After reading a new blog post from @stus i started thinking why in the world haven’t they considered powershell yet. Honesty forces me to say that i’ve been thinking about this a few weeks now not for the purpose of being the first one here to make a new strain of Ransomware but to figure out how they go at it.
Has anyone had those thoughts yet ( wanting to know how it works ) in order to protect oneself better?
Based on an old blog from Dave Wyatt found in Microsofts Script center , combined with a post found on the Idera community pages and a bit of home brew code i’m pretty sure one can create something with equal destructive powers. If you want to read that blog on Idera then go to the link provided and search for “Remotely Executing Applications on Behalf of Someone Else”
So assuming you can get the job to execute under someone else’s credentials you should be able to access different sets of files and wouldn’t even be requiring admin privileges. Then populate a list of assigned drive letters and for each of the one found you start executing the nasty bit.

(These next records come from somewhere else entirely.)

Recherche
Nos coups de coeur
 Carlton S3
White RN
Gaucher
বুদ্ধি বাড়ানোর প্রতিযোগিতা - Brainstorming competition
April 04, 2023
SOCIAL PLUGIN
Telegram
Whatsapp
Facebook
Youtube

The proverbial pot of gold would be off course if you were able to execute the code on a machine where someone’s logged in with Domain Admin credentials or even worse Enterprise admin.
That’s why some keep nagging to give users as little access as possible in order to do their job. The more they get the bigger the risk becomes.
You may notice that i do not post code this time as i don’t want to give anyone the code that might be used for this. I’d like to use this to start a discussion from which we all can learn how to protect ourselves better.